MA: That is unusual, but she was first and foremost his adviser – government advisers don’t tend to be mentioned in speeches. However, the government was experiencing lots of difficulties by 1975 and Reid was losing some of her influence, so this might explain it as well.

GH: In your piece on the Conversation website you write: ‘And we are painfully aware that neo-liberalism has shrunk the state and limited the possibilities for activism.’ What do you mean by this statement, could you please provide examples of, or expand on, the assertion?

MA: Neo-liberalism had reduced the size of government just at the time that women were starting to make larger demands on it – for example, government provision of childcare, aged care and welfare benefits like the supporting mothers benefit. Neo-liberalism, as an ideology, maintains that smaller governments are better and that the marketplace is the best way to manage the provision of services that used to be provided by the state. We can see in aged care that this has been a disaster as for-profit providers have been found to offer sub-standard care but generate huge profits for owners (as the Royal Commission this week has demonstrated). Similarly, in child care, many providers make significant profits but, despite government subsidies, childcare is often prohibitively expensive for many women who need reliable care in order to work. And all of these industries rely on a low-paid, largely female workforce.

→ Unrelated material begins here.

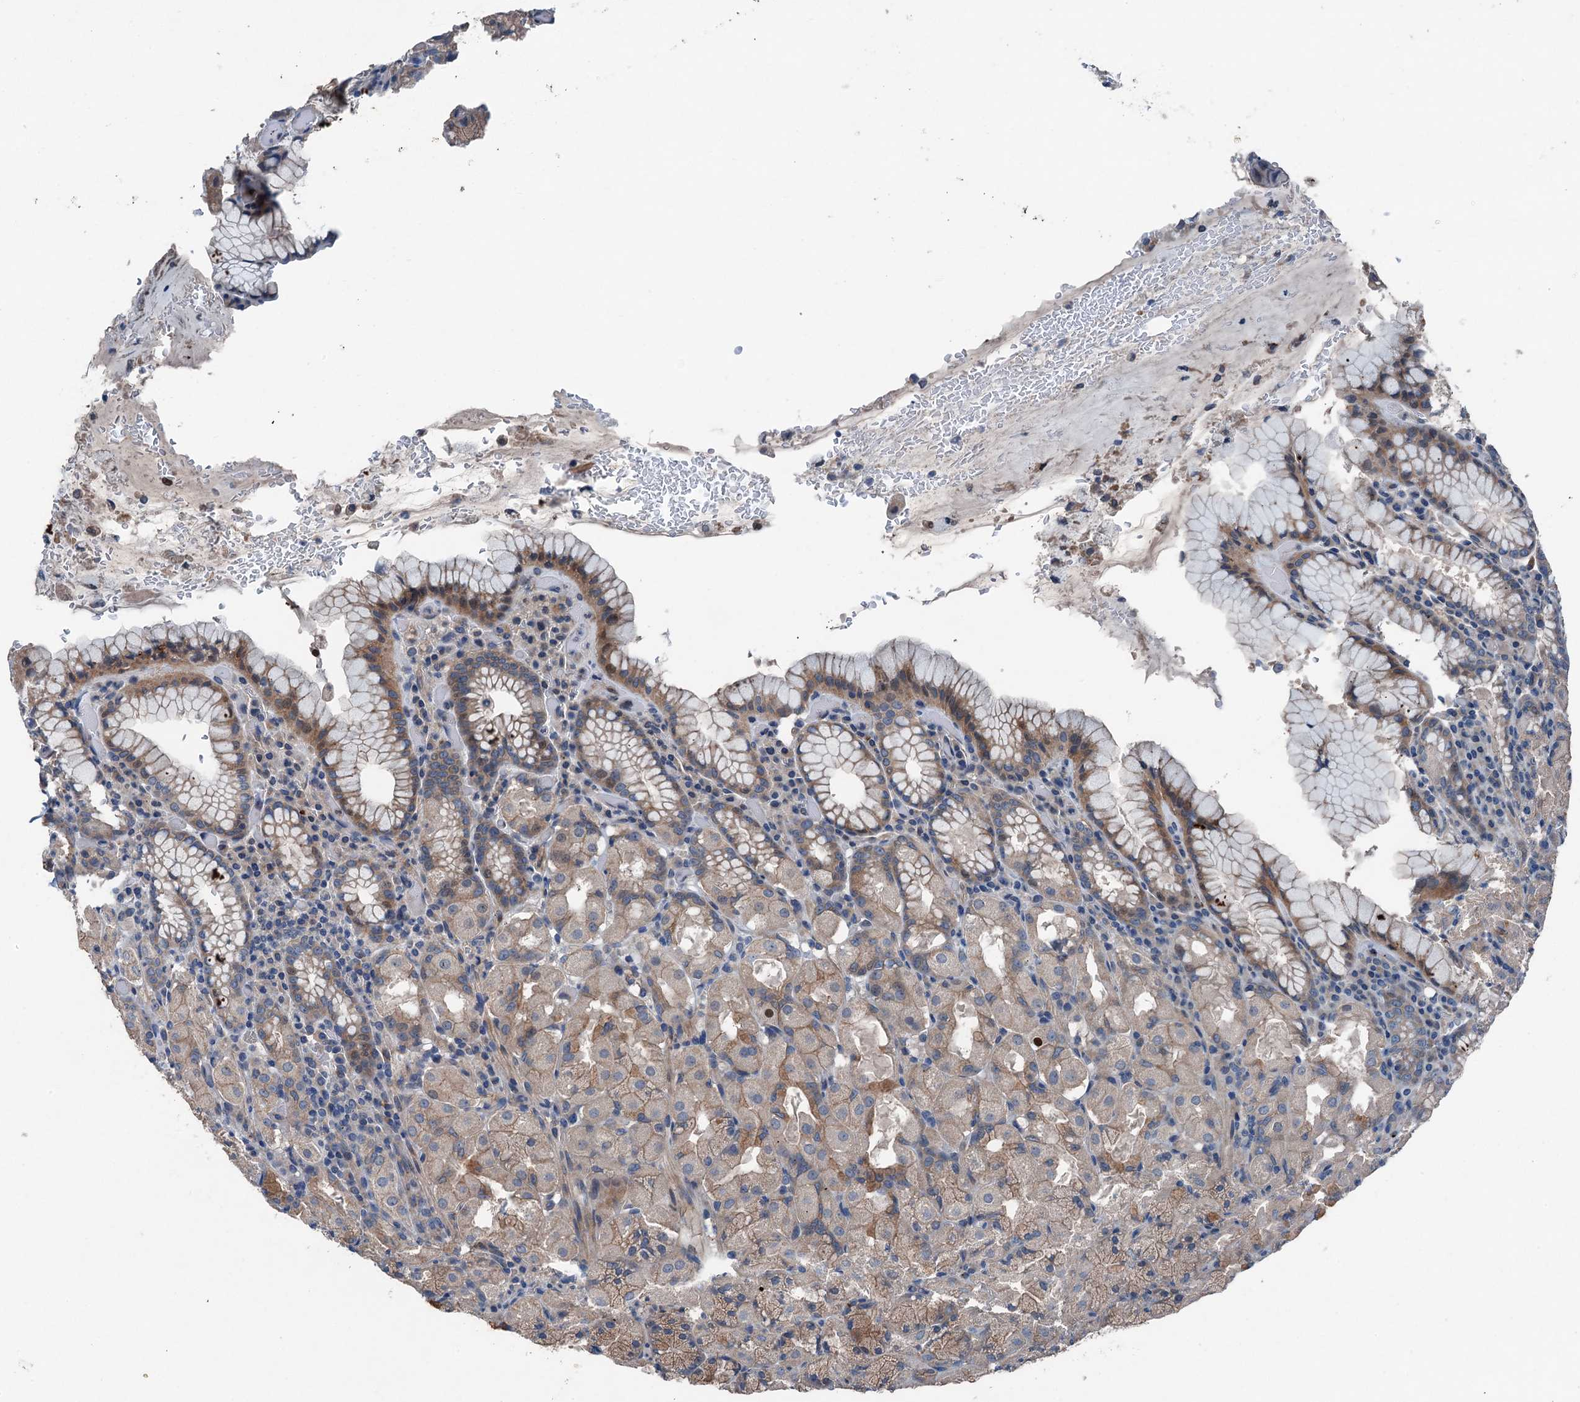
{"staining": {"intensity": "moderate", "quantity": "25%-75%", "location": "cytoplasmic/membranous"}, "tissue": "stomach", "cell_type": "Glandular cells", "image_type": "normal", "snomed": [{"axis": "morphology", "description": "Normal tissue, NOS"}, {"axis": "topography", "description": "Stomach, upper"}, {"axis": "topography", "description": "Stomach, lower"}], "caption": "Normal stomach shows moderate cytoplasmic/membranous positivity in approximately 25%-75% of glandular cells.", "gene": "SLC2A10", "patient": {"sex": "male", "age": 80}}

And, in terms of limiting the possibilities for activism, activists in the 1970s had more time for activism partly because they were in a less punitive economic environment.

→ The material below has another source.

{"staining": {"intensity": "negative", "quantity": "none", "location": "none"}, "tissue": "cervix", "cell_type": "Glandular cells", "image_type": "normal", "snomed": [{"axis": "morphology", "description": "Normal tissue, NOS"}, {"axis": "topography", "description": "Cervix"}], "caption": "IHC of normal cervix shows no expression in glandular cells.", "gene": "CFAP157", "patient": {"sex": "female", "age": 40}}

GH: In a related statement you write: ‘If our parliament is full of men who ignore, belittle and disrespect women, and women who enable these men, it is because we, the voters, have put them there.’ It seems that some women in power are enablers of men’s sexist behaviour; can you illustrate how this assertion is happening in our governments?

MA: Prominent women in the Liberal Party refuse to call themselves feminists, [mean] while they have benefited from the work of feminist activists in the past (including women in the Liberal Party) in order to get into parliament in the first place. Many of them have overlooked or excused the bad behaviour of their male colleagues – none of them said anything publicly about the fact that a cabinet minister had been accused of rape, and none of them have been prepared to call out the bad behaviour of their colleagues after it was discussed on 4 Corners or other programs. The Labor Party has managed to get to almost 50 per cent of female MPs with a quota – the Liberals doggedly refuse to implement quotas, and their number of female MPs is around 30 per cent. They are treated appallingly within their own party (witness Julie Bishop’s treatment when she was running for leader) but they won’t highlight the sexism of their colleagues, and neither did they call out those who treated Julia Gillard in sexist ways when she was PM.

GH: Have you any thoughts regarding how social media, the digitisation of news and the concentration of the mainstream media into fewer corporate entities have affected women attaining equality in society – both negative and/or positive?

MA: Social media has been very positive for women in many ways, even though they face trolling and sexist commentary there. Social media has become a space where women can make disclosures about abuse and build online communities, etcetera, away from the mainstream media. However, sometimes I think we can mistake social media activism for political action – the two things are related, but they’re not the same, and that was the point I was trying to make in my article. 

GH: Do you have any suggestions on how people who are primarily interested in people’s welfare as the foundation upon which to build an economy rather than the ‘market economy’ model, can defeat the might of the likes of Murdoch and ideologically conservative governments?

MA: This is the million dollar question! I confess I’m not quite sure, but I do think that higher levels of civic engagement generally can’t hurt. Political parties have become hollow institutions, and that has been bad for our politics. Given that these institutions are the only ones we currently have, it seems wise to invest in them and to try to work to make them better, and more responsive to people’s needs.